You need to forget about where you’re going to go – you need to really embrace the moment and only react to what’s happening. If I see that a student is playing and they’re not in the moment, I tell them to stop, to listen, and to try to sing the inner voice that they hear… It starts from within, it doesn’t start from the instrument or the idea of it. 

Tixier wears the Echelon in navy and stainless steel.

You’ve had some exciting collaborations recently. You specialize in improv, so do you get freedom in these collaborations or is there a certain direction you follow?

Sometimes big artists who are high profile, they’ll have a manager on set, and they have a very specific idea of what they want, so I’m just playing what they want me to play. Sometimes, in the same session, for example, one time with John Legend–it’s a cool story, because this was for a Christmas song just last year–I went to a studio, I recorded the track, and at the end of the session, I asked the arranger/orchestrator, ‘Hey, I really like the track. We should do a violin solo, it sounds good.’ Everybody left the studio, and I recorded the solo. We sent it to John Legend, just to make sure that it is okay, because it was not planned. I flew to Dallas, and when I landed I got an email saying that John wanted to keep it, so he kept it on the track. Then I went to celebrate at Midnight Rambler, and I saw Sting there! Anyway, the track is “Happy Xmas,” it’s a cover of John Lennon. 

When I was [touring] with Stevie Wonder, everything was written too, and it was supposed to be a tour with only written parts, but in rehearsal I improvised a little bit and he heard me and he was like okay, ‘Who is playing?’ and I said ‘Me,’ and he said, ‘Okay, you’re going to play a solo for each day on violin.’ So, sometimes I get solos because I take them.

The musician has won multiple Grammy awards for his work in The Lion King, with John Legend, and more.
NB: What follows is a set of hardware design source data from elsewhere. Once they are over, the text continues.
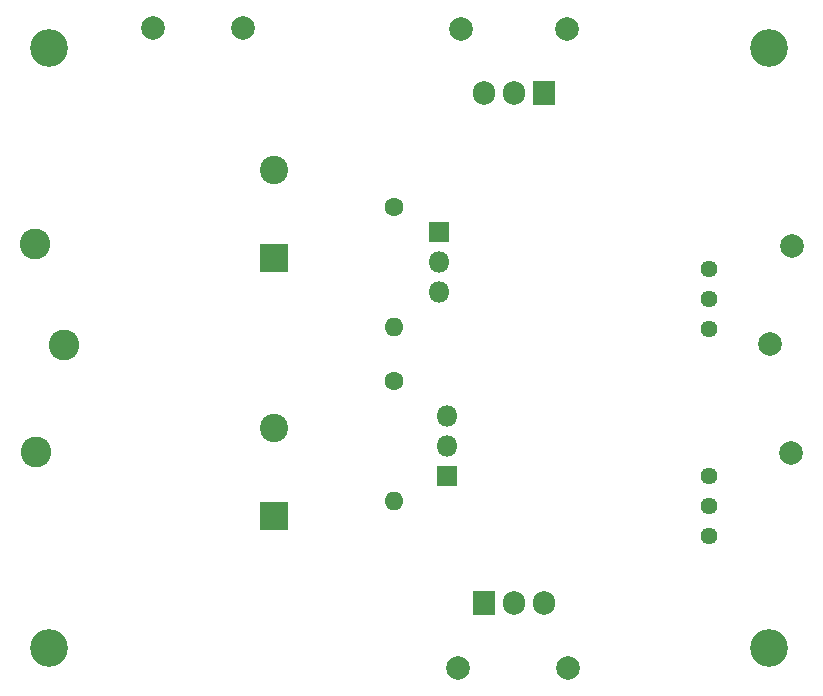
<source format=gbr>
G04 #@! TF.GenerationSoftware,KiCad,Pcbnew,(5.1.10-1-10_14)*
G04 #@! TF.CreationDate,2021-09-15T13:52:01+02:00*
G04 #@! TF.ProjectId,lv-lownoise-psu,6c762d6c-6f77-46e6-9f69-73652d707375,rev?*
G04 #@! TF.SameCoordinates,Original*
G04 #@! TF.FileFunction,Soldermask,Bot*
G04 #@! TF.FilePolarity,Negative*
%FSLAX46Y46*%
G04 Gerber Fmt 4.6, Leading zero omitted, Abs format (unit mm)*
G04 Created by KiCad (PCBNEW (5.1.10-1-10_14)) date 2021-09-15 13:52:01*
%MOMM*%
%LPD*%
G01*
G04 APERTURE LIST*
%ADD10C,2.000000*%
%ADD11O,1.600000X1.600000*%
%ADD12C,1.600000*%
%ADD13O,1.800000X1.800000*%
%ADD14R,1.800000X1.800000*%
%ADD15O,1.905000X2.000000*%
%ADD16R,1.905000X2.000000*%
%ADD17C,2.400000*%
%ADD18R,2.400000X2.400000*%
%ADD19C,1.440000*%
%ADD20C,2.600000*%
%ADD21C,3.200000*%
G04 APERTURE END LIST*
D10*
X119761000Y-85471000D03*
X129032000Y-85471000D03*
X128968500Y-31369000D03*
X120015000Y-31369000D03*
X93916500Y-31305500D03*
X101536500Y-31305500D03*
X147955000Y-67310000D03*
X146113500Y-58039000D03*
X148018500Y-49784000D03*
D11*
X114300000Y-71374000D03*
D12*
X114300000Y-61214000D03*
D11*
X114300000Y-56642000D03*
D12*
X114300000Y-46482000D03*
D13*
X118808500Y-64198500D03*
X118808500Y-66738500D03*
D14*
X118808500Y-69278500D03*
D13*
X118110000Y-53657500D03*
X118110000Y-51117500D03*
D14*
X118110000Y-48577500D03*
D15*
X127000000Y-80010000D03*
X124460000Y-80010000D03*
D16*
X121920000Y-80010000D03*
D15*
X121920000Y-36830000D03*
X124460000Y-36830000D03*
D16*
X127000000Y-36830000D03*
D17*
X104140000Y-65151000D03*
D18*
X104140000Y-72651000D03*
D17*
X104140000Y-43300000D03*
D18*
X104140000Y-50800000D03*
D19*
X140970000Y-74295000D03*
X140970000Y-71755000D03*
X140970000Y-69215000D03*
X140970000Y-56832500D03*
X140970000Y-54292500D03*
X140970000Y-51752500D03*
D20*
X83921600Y-49631600D03*
X86360000Y-58166000D03*
X83972400Y-67259200D03*
D21*
X146050000Y-33020000D03*
X146050000Y-83820000D03*
X85090000Y-83820000D03*
X85090000Y-33020000D03*
M02*

</source>
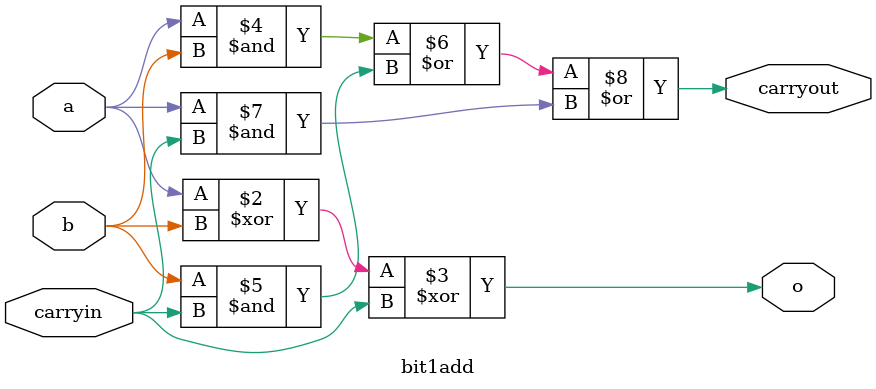
<source format=v>
`timescale 1ns / 1ps
module bit4(num1, num2, o, carryin, carryout);

input [3:0] num1,num2;
input carryin;
output [3:0] o;
output carryout;
wire [2:0]c; 

bit1add a(o[0],c[0], num1[0], num2[0], carryin);
bit1add b(o[1],c[1], num1[1], num2[1],c[0]);
bit1add e(o[2],c[2],num1[2], num2[2],c[1]);
bit1add d(o[3],carryout,num1[3], num2[3],c[2]);
endmodule


module bit1add(o, carryout,a,b,carryin);
input a,b,carryin;
output reg o, carryout;
always @ (*)
begin
	o = a^b^carryin;
	carryout = (a & b) | (b & carryin) | (a & carryin);
	
end
endmodule


</source>
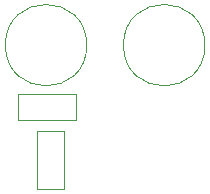
<source format=gbr>
%TF.GenerationSoftware,KiCad,Pcbnew,(5.1.7)-1*%
%TF.CreationDate,2020-11-20T21:44:25-06:00*%
%TF.ProjectId,PROBE-BOARD,50524f42-452d-4424-9f41-52442e6b6963,rev?*%
%TF.SameCoordinates,Original*%
%TF.FileFunction,Other,User*%
%FSLAX46Y46*%
G04 Gerber Fmt 4.6, Leading zero omitted, Abs format (unit mm)*
G04 Created by KiCad (PCBNEW (5.1.7)-1) date 2020-11-20 21:44:25*
%MOMM*%
%LPD*%
G01*
G04 APERTURE LIST*
%ADD10C,0.050000*%
G04 APERTURE END LIST*
D10*
%TO.C,R1*%
X-2503000Y405000D02*
X-2503000Y-1835000D01*
X-2503000Y-1835000D02*
X-7403000Y-1835000D01*
X-7403000Y-1835000D02*
X-7403000Y405000D01*
X-7403000Y405000D02*
X-2503000Y405000D01*
%TO.C,D1*%
X-3511500Y-2783500D02*
X-3511500Y-7683500D01*
X-5751500Y-2783500D02*
X-3511500Y-2783500D01*
X-5751500Y-7683500D02*
X-5751500Y-2783500D01*
X-3511500Y-7683500D02*
X-5751500Y-7683500D01*
%TO.C,REF\u002A\u002A*%
X8450000Y4500000D02*
G75*
G03*
X8450000Y4500000I-3450000J0D01*
G01*
X-1550000Y4500000D02*
G75*
G03*
X-1550000Y4500000I-3450000J0D01*
G01*
%TD*%
M02*

</source>
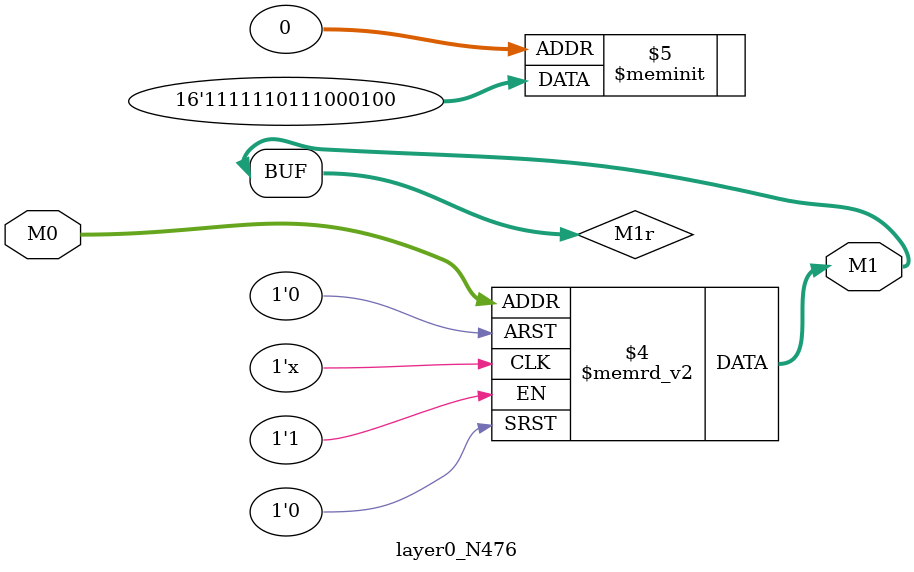
<source format=v>
module layer0_N476 ( input [2:0] M0, output [1:0] M1 );

	(*rom_style = "distributed" *) reg [1:0] M1r;
	assign M1 = M1r;
	always @ (M0) begin
		case (M0)
			3'b000: M1r = 2'b00;
			3'b100: M1r = 2'b01;
			3'b010: M1r = 2'b00;
			3'b110: M1r = 2'b11;
			3'b001: M1r = 2'b01;
			3'b101: M1r = 2'b11;
			3'b011: M1r = 2'b11;
			3'b111: M1r = 2'b11;

		endcase
	end
endmodule

</source>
What inspires you as an artist?

Sometimes it’s things outside of music. There are many things that inspire me, but one of the most important things is the energy of a room, or the energy of a place. For example, traveling inspires me, different atmospheres and cultures. It makes me feel connected, because I see all the similarities and all the unknown, but also all the things that we have in common wherever I am.

Tixier wears the Heist Platinum Series in stainless steel.
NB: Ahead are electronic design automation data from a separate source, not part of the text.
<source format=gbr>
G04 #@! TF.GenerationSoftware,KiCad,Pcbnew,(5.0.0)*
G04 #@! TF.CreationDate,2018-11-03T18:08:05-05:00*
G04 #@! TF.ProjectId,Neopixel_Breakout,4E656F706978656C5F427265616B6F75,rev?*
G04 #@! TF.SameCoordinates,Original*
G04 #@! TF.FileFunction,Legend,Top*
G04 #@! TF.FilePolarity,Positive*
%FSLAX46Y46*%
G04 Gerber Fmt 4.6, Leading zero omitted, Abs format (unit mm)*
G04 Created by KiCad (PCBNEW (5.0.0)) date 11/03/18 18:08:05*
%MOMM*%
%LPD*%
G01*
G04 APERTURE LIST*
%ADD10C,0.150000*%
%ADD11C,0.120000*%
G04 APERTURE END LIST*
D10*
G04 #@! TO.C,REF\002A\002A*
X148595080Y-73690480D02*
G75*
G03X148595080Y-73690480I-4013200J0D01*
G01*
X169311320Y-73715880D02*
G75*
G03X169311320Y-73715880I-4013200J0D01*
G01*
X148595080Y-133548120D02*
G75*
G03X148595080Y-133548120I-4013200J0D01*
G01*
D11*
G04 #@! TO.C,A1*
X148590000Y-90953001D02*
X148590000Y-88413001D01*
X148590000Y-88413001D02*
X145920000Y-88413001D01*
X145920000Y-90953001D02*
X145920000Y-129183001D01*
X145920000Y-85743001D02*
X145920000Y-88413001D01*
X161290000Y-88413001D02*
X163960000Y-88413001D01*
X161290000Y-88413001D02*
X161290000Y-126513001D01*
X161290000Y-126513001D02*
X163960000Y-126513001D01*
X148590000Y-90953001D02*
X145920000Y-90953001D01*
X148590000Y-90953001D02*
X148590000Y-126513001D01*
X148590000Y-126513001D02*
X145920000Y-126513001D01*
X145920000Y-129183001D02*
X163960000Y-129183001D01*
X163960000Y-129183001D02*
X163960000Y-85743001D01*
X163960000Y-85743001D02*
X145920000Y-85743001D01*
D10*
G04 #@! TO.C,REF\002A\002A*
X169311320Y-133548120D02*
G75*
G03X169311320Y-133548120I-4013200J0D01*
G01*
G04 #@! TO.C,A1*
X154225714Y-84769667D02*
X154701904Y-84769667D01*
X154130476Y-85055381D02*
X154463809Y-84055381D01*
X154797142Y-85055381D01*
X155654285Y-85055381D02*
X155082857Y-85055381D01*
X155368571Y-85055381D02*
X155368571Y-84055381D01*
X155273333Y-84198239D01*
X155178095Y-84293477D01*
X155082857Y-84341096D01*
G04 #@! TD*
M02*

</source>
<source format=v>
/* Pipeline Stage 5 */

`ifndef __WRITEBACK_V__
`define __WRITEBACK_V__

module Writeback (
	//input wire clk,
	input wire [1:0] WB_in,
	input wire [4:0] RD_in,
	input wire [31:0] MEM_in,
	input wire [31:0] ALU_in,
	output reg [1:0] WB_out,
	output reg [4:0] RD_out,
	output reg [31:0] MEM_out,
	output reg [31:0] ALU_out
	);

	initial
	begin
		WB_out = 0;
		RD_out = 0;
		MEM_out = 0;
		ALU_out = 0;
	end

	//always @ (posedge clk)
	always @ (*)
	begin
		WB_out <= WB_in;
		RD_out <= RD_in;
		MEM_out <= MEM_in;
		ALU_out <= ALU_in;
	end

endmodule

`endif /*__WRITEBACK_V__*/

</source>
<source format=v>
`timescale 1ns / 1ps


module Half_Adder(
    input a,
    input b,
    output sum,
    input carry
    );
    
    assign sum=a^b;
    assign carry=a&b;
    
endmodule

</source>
How do you manage your time as an artist?

Usually, I’m really bad at time. Because I’m an improviser, I absolutely hate, hate planning. Actually it makes me a little uncomfortable to plan things, and I know sometimes that’s a bad thing because [of the society we live in]. I have a hard time organizing and planning in advance because I like to be spontaneous, and I like to do things that I feel at the moment, and just do them. When I play, that’s what I do when I improvise. I do things without planning them. 

In my life, I’m very emotional, and it’s also a very emotional instrument, the violin, so what I try to do to organize my time is to prioritize my time with my instrument. My life is really around my instrument.

Tixier wears the Heist Platinum Series in stainless steel.

What are some of the most significant moments in your career?

One of the moments that touched me the most and impacted me as an artist, and also just as a person, was when I was asked to play with Stevie Wonder for two years and being on stage with him. I grew up listening to his music… Being onstage and doing “Isn’t She Lovely” with him every night, in places like Madison Square Garden or stadiums, it was really surreal and extremely moving for me. 

Another one was when I was on David Letterman for the first time, because that was a big time in my life, a big change from basically doing no work to being on David Letterman. It was like it was one of the moments where I knew that something was different. Wow, a violin can carry me to these places.